Saved entries:
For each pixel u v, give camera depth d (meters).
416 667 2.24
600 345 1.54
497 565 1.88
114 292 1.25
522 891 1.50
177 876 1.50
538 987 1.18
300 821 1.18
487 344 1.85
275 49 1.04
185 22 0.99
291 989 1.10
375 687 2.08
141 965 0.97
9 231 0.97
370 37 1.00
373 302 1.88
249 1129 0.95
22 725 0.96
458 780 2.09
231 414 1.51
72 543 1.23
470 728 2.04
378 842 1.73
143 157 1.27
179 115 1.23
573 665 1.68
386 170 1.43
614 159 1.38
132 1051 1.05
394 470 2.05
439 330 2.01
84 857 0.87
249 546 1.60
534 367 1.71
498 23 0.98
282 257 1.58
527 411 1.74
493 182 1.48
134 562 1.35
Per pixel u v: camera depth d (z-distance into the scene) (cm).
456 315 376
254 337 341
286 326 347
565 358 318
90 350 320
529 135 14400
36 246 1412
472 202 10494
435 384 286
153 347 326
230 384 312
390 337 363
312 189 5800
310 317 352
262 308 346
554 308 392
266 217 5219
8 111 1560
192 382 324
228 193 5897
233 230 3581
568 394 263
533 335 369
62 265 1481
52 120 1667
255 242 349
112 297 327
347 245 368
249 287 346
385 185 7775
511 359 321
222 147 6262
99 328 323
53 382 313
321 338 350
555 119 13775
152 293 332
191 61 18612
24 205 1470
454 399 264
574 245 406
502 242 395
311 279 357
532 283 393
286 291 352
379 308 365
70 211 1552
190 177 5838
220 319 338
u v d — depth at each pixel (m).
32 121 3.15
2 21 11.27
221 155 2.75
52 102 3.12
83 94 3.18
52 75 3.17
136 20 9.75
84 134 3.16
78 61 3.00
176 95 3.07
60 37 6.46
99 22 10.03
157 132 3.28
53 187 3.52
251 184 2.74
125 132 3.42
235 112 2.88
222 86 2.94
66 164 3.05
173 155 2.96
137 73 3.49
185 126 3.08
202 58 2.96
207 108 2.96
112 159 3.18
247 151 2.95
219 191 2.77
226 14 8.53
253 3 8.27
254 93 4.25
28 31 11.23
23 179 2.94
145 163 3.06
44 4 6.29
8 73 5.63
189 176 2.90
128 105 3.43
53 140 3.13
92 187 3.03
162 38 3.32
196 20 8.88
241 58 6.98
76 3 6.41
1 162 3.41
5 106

- [ACTIVITY]: Go line by line through the data, copying each one that contains the word "camera".

- [RESULT FOR THIS TASK]:
For each pixel u v, give camera depth d (meters).
Per pixel u v: camera depth d (z-distance into the scene) (cm).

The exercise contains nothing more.